▶ _ASSIGNMENT_: A complete, exact retyping of the data below is required.

▶ _PROVIDED DATA_:
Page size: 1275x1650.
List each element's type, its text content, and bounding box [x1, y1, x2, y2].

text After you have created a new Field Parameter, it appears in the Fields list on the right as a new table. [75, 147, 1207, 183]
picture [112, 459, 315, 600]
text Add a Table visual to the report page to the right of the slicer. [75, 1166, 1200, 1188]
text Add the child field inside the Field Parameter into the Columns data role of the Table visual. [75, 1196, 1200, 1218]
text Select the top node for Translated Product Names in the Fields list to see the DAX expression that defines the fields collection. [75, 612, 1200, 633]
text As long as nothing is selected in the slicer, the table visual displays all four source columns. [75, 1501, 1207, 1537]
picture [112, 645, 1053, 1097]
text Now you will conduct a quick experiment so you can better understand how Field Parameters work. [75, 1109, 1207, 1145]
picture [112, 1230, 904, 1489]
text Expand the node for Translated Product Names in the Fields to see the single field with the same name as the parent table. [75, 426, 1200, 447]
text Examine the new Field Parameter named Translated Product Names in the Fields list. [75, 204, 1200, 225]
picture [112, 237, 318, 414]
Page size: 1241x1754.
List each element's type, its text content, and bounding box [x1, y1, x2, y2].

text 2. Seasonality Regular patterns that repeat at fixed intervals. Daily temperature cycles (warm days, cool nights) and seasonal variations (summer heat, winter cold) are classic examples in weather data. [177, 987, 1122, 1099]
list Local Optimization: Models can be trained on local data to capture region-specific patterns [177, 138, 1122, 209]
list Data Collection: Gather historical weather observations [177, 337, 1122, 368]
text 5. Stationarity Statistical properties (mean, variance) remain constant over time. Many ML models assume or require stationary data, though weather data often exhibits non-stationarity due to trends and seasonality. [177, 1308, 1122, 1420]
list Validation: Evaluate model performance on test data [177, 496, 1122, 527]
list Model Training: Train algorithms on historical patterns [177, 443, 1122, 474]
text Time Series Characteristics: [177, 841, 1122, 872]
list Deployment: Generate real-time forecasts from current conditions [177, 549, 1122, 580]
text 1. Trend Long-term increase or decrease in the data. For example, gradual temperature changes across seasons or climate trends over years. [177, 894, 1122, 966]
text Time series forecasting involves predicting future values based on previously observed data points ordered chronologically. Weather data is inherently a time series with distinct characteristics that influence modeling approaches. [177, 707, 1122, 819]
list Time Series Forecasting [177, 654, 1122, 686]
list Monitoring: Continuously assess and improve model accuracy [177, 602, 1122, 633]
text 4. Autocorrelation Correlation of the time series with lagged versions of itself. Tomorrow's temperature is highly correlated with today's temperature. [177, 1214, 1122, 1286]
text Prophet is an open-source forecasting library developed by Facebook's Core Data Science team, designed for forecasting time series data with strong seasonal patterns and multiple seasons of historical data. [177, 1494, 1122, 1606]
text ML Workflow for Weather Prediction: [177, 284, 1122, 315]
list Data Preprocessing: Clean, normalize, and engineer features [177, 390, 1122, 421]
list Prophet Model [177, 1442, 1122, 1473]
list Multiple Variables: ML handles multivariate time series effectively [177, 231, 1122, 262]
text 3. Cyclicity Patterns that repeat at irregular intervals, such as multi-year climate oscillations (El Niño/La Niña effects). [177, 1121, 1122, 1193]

▶ _SOLUTION TO THIS PROBLEM_:
Page size: 1275x1650.
List each element's type, its text content, and bounding box [x1, y1, x2, y2].

text After you have created a new Field Parameter, it appears in the Fields list on the right as a new table. [75, 147, 1207, 183]
picture [112, 459, 315, 600]
text Add a Table visual to the report page to the right of the slicer. [75, 1166, 1200, 1188]
text Add the child field inside the Field Parameter into the Columns data role of the Table visual. [75, 1196, 1200, 1218]
text Select the top node for Translated Product Names in the Fields list to see the DAX expression that defines the fields collection. [75, 612, 1200, 633]
text As long as nothing is selected in the slicer, the table visual displays all four source columns. [75, 1501, 1207, 1537]
picture [112, 645, 1053, 1097]
text Now you will conduct a quick experiment so you can better understand how Field Parameters work. [75, 1109, 1207, 1145]
picture [112, 1230, 904, 1489]
text Expand the node for Translated Product Names in the Fields to see the single field with the same name as the parent table. [75, 426, 1200, 447]
text Examine the new Field Parameter named Translated Product Names in the Fields list. [75, 204, 1200, 225]
picture [112, 237, 318, 414]
Page size: 1241x1754.
List each element's type, its text content, and bounding box [x1, y1, x2, y2].

text 2. Seasonality Regular patterns that repeat at fixed intervals. Daily temperature cycles (warm days, cool nights) and seasonal variations (summer heat, winter cold) are classic examples in weather data. [177, 987, 1122, 1099]
list Local Optimization: Models can be trained on local data to capture region-specific patterns [177, 138, 1122, 209]
list Data Collection: Gather historical weather observations [177, 337, 1122, 368]
text 5. Stationarity Statistical properties (mean, variance) remain constant over time. Many ML models assume or require stationary data, though weather data often exhibits non-stationarity due to trends and seasonality. [177, 1308, 1122, 1420]
list Validation: Evaluate model performance on test data [177, 496, 1122, 527]
list Model Training: Train algorithms on historical patterns [177, 443, 1122, 474]
text Time Series Characteristics: [177, 841, 1122, 872]
list Deployment: Generate real-time forecasts from current conditions [177, 549, 1122, 580]
text 1. Trend Long-term increase or decrease in the data. For example, gradual temperature changes across seasons or climate trends over years. [177, 894, 1122, 966]
text Time series forecasting involves predicting future values based on previously observed data points ordered chronologically. Weather data is inherently a time series with distinct characteristics that influence modeling approaches. [177, 707, 1122, 819]
list Time Series Forecasting [177, 654, 1122, 686]
list Monitoring: Continuously assess and improve model accuracy [177, 602, 1122, 633]
text 4. Autocorrelation Correlation of the time series with lagged versions of itself. Tomorrow's temperature is highly correlated with today's temperature. [177, 1214, 1122, 1286]
text Prophet is an open-source forecasting library developed by Facebook's Core Data Science team, designed for forecasting time series data with strong seasonal patterns and multiple seasons of historical data. [177, 1494, 1122, 1606]
text ML Workflow for Weather Prediction: [177, 284, 1122, 315]
list Data Preprocessing: Clean, normalize, and engineer features [177, 390, 1122, 421]
list Prophet Model [177, 1442, 1122, 1473]
list Multiple Variables: ML handles multivariate time series effectively [177, 231, 1122, 262]
text 3. Cyclicity Patterns that repeat at irregular intervals, such as multi-year climate oscillations (El Niño/La Niña effects). [177, 1121, 1122, 1193]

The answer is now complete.